Sono 14 i morti ieri a Bengasi, Libia. Secondo quanto riportano funzionari del ministero della Sanità, a detta della tv locale Nabaa, sarebbe alto anche il numero dei feriti ovvero 51 in seguito ai violenti scontri avvenuti fra i soldati filo-governativi e i miliziani di Ansar al-Sharia vicini ad Al Qaeda. Il colonnello Abdullah al-Saiti, governatore militare di Bengasi ha dichiarato lo stato di massima allerta e invitato la popolazione a limitare gli spostamenti quindi a rimanere in casa. Sono anche state sospese le licenze: tutti richiamati alle armi.
Tutto sarebbe nato da un attacco improvviso subito dalle truppe delle forze speciali in perlustrazione nei dintorni del quartier generale dei jihadisti: all’assedio avrebbero risposto col fuoco e da qui sarebbe iniziata la guerriglia.
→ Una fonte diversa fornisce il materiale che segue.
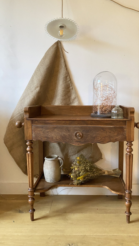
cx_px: 80
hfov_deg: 40.1
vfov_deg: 66.1
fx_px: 190
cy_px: 122
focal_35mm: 29
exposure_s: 1/25
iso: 640
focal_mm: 4.25
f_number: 1.8
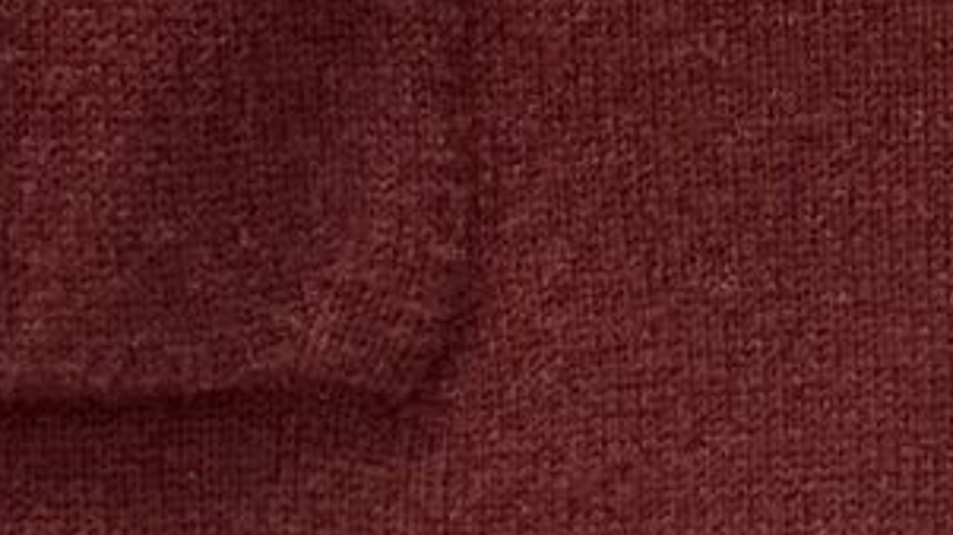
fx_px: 6315
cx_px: 915
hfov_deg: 8.6
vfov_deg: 4.8
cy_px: 114
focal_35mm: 250
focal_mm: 6.76
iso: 160
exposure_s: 1/100
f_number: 1.78
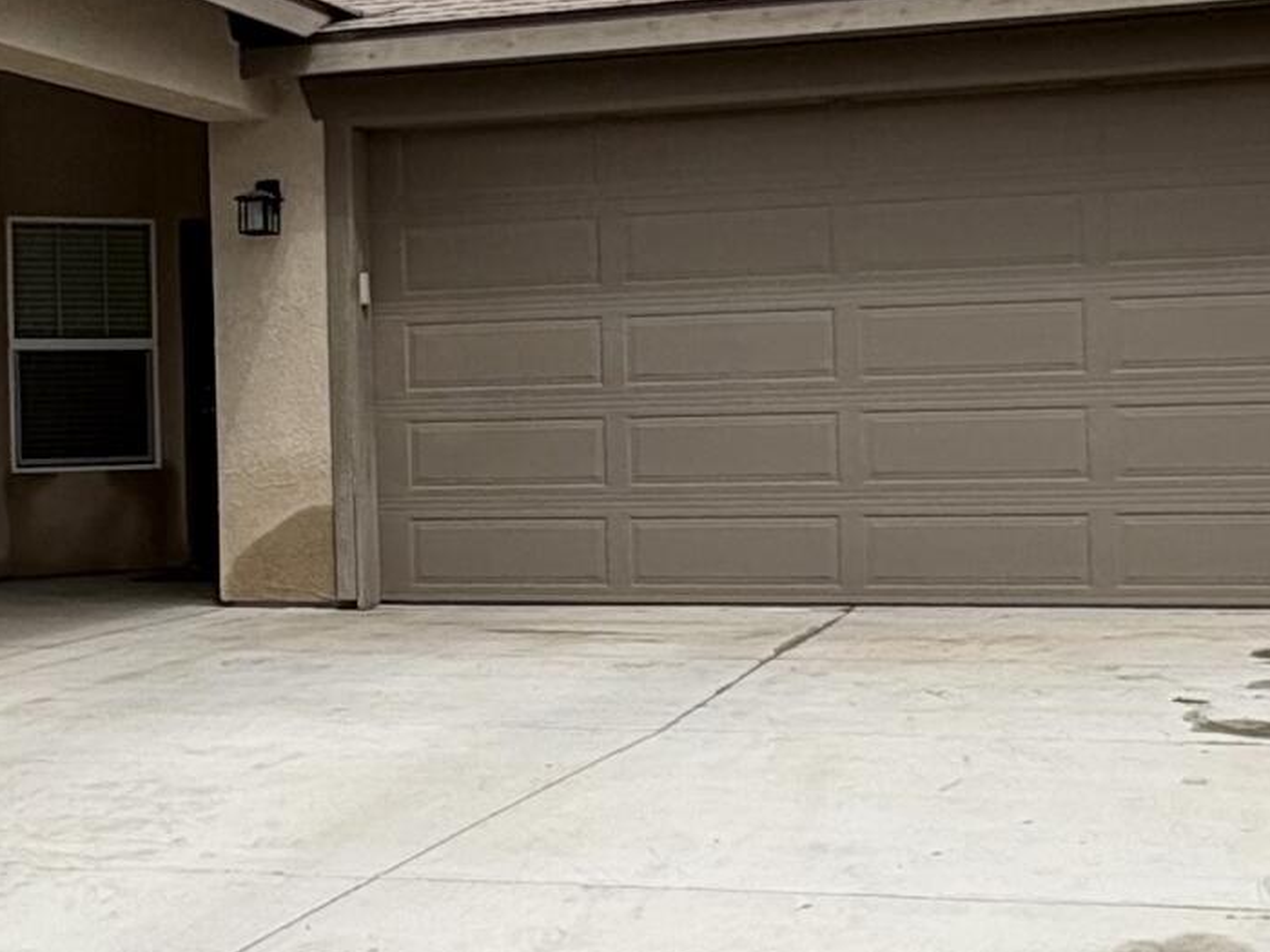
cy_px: 423
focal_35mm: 60
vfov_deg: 24.4
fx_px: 2201
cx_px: 537
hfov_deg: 32.1
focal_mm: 2.22
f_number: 2.2
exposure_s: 1/2770
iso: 50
Una situazione ancora incandescente quella che vive la Libia che si protrae da diverse settimane e che è culminata in una violenza esasperata, la prima di queste dimensioni dalla morte di Muammar Gheddafi. Proprio due giorni fa a Londra si erano incontrati il segretario di Stato USA John Kerry e il premier libico Ali Zeidan per discutere riguardo alla stabilità del Paese.
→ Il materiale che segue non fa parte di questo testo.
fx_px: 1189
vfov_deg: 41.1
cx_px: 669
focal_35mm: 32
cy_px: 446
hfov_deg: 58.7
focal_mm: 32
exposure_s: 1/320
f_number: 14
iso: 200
L’interesse americano deriva non solo dalle questioni economiche ma anche diplomatiche in quanto nel 2011 proprio il gruppo jihadista che ieri ha preso parte alla guerriglia, fu responsabile dell’uccisione dell’ambasciatore americano in Libano, Chris Steven, deceduto in seguito all’attacco del consolato. Anche l’Italia ha un interesse prioritario in Libia, interesse di natura energetica. La Libia è il maggior esportatore di gas per l’Italia e nonostante le rassicurazioni dell’amministratore delegato di Eni, di certo queste continue tensioni e guerriglie non fanno dormire sonni tranquilli gli italiani.
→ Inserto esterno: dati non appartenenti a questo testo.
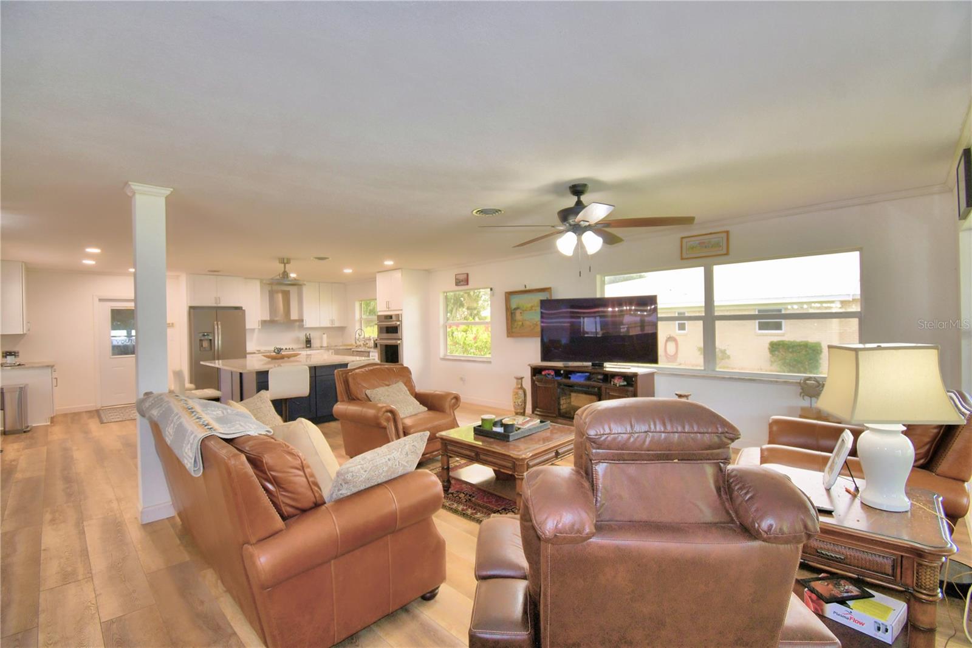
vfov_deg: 77.3
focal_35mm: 15
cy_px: 324
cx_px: 486
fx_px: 405
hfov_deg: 100.4
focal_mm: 10
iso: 200
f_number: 4.5
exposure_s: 1/30
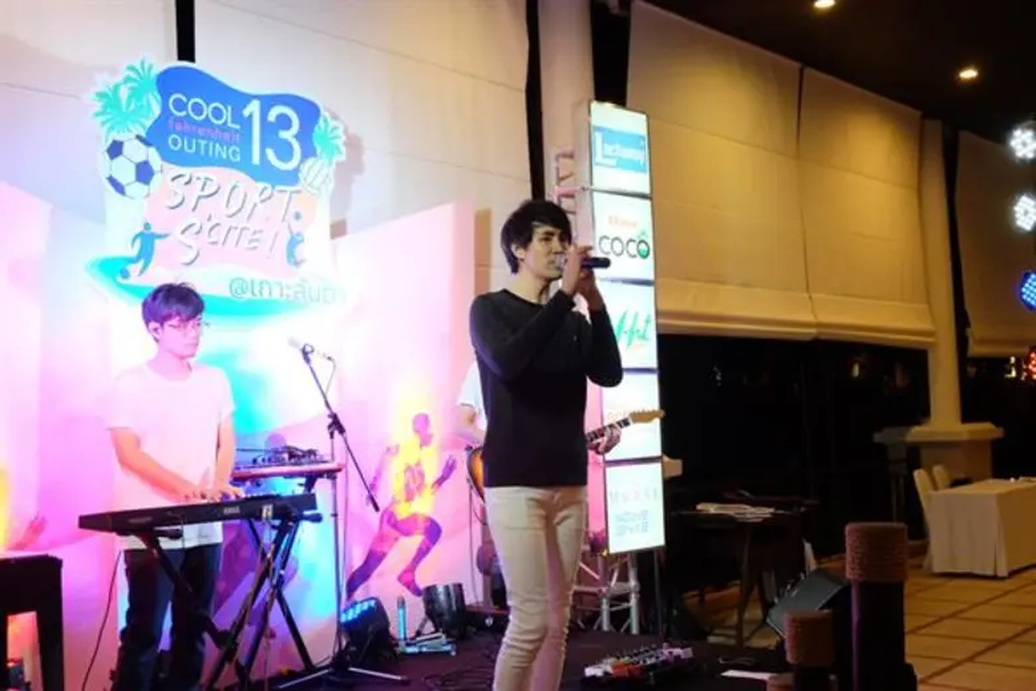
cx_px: 518
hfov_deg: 46.4
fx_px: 1209
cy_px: 346
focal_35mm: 42
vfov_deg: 31.9
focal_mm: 28.2
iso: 1250
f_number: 4.5
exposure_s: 1/30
Sul fronte dell’immigrazione invece, il problema è più imminente e urgente. Già il 18 novembre il ministro degli Esteri Emma Bonino aveva lanciato l’allarme recepito da tutti i ministri degli esteri presenti a Bruxelles: “La questione sicurezza si pone sempre di più e noi abbiamo molte informazioni su questo. La Libia si conferma un Paese sull’orlo del fallimento, in uno stato di grande fragilità, una specie di canale aperto su cui convergono tutta una serie di traffici, di esseri umani, ma non solo“. Il pericolo è la penetrazione di cellule jigadiste fra gli immigrati.
Dopo il summit di Londra John Kerry ha dichiarato: “Il Regno Unito, gli Stati Uniti e i nostri amici vogliono aiutare la Libia per darle la stabilità di cui ha bisogno“. Restano da chiarire le modalità e le tempistiche.